Agent Annotation Benchmark

Annotation benchmarks are benchmarks created by annotating (providing feedback to) runs of agents. They can be used directly in agent optimization (configs, structure). For a detailed example of how to run agents in a simulated environment and how to use annotation benchmarks in agent optimization, see summarization-agent (simulate→annotate→optimize)-part-1.py and summarization-agent (simulate→annotate→optimize)-part-2.py.

Create Annotation Benchmark

  1. To create an annotation benchmark, first go to RELAI platform and find Run under Results.

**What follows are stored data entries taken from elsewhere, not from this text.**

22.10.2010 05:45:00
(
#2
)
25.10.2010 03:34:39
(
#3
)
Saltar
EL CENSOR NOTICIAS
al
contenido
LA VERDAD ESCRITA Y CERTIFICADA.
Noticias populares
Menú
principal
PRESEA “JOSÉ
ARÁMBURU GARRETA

    RELAI platform->Results->Run

  2. Click on individual runs to inspect any agent you executed in a simulated environment.

    Inspect agent runs.

  3. Annotate the runs with the Like/Dislike, Desired Output, Feedback fields and save your changes.

    Annotate agent runs.

  4. Use the "Add to Benchmark" button at the bottom to add the annotated run as a sample to the benchmark of your choice. (Use the Create a new annoatation benchmark function if you have not created any benchmark yet)

    Add the annotated run to a benchmark.

  5. Continue to annotate and add other runs to the benchmark. The benchmark is already ready-to-use with its benchmark id. See summarization-agent (simulate→annotate→optimize)-part-1.py and summarization-agent (simulate→annotate→optimize)-part-2.py for how to use annotation benchmarks in agent optimization.